__To-do item__.
For each line below that contains the word "other", make a copy.

__Available records__.
==*==

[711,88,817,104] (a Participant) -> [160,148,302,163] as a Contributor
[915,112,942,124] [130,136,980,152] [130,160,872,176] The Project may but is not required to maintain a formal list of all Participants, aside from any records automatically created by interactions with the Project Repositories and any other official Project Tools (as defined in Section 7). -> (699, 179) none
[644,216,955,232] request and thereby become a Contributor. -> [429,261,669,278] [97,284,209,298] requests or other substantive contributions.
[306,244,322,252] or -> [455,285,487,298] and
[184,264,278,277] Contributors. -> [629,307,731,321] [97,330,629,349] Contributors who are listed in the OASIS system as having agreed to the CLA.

==*==

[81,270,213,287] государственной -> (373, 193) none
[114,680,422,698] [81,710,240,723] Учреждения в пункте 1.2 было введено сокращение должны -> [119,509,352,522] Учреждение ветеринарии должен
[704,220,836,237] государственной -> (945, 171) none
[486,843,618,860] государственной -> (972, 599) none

==*==

__Solved problem__.
[915,112,942,124] [130,136,980,152] [130,160,872,176] The Project may but is not required to maintain a formal list of all Participants, aside from any records automatically created by interactions with the Project Repositories and any other official Project Tools (as defined in Section 7). -> (699, 179) none
[644,216,955,232] request and thereby become a Contributor. -> [429,261,669,278] [97,284,209,298] requests or other substantive contributions.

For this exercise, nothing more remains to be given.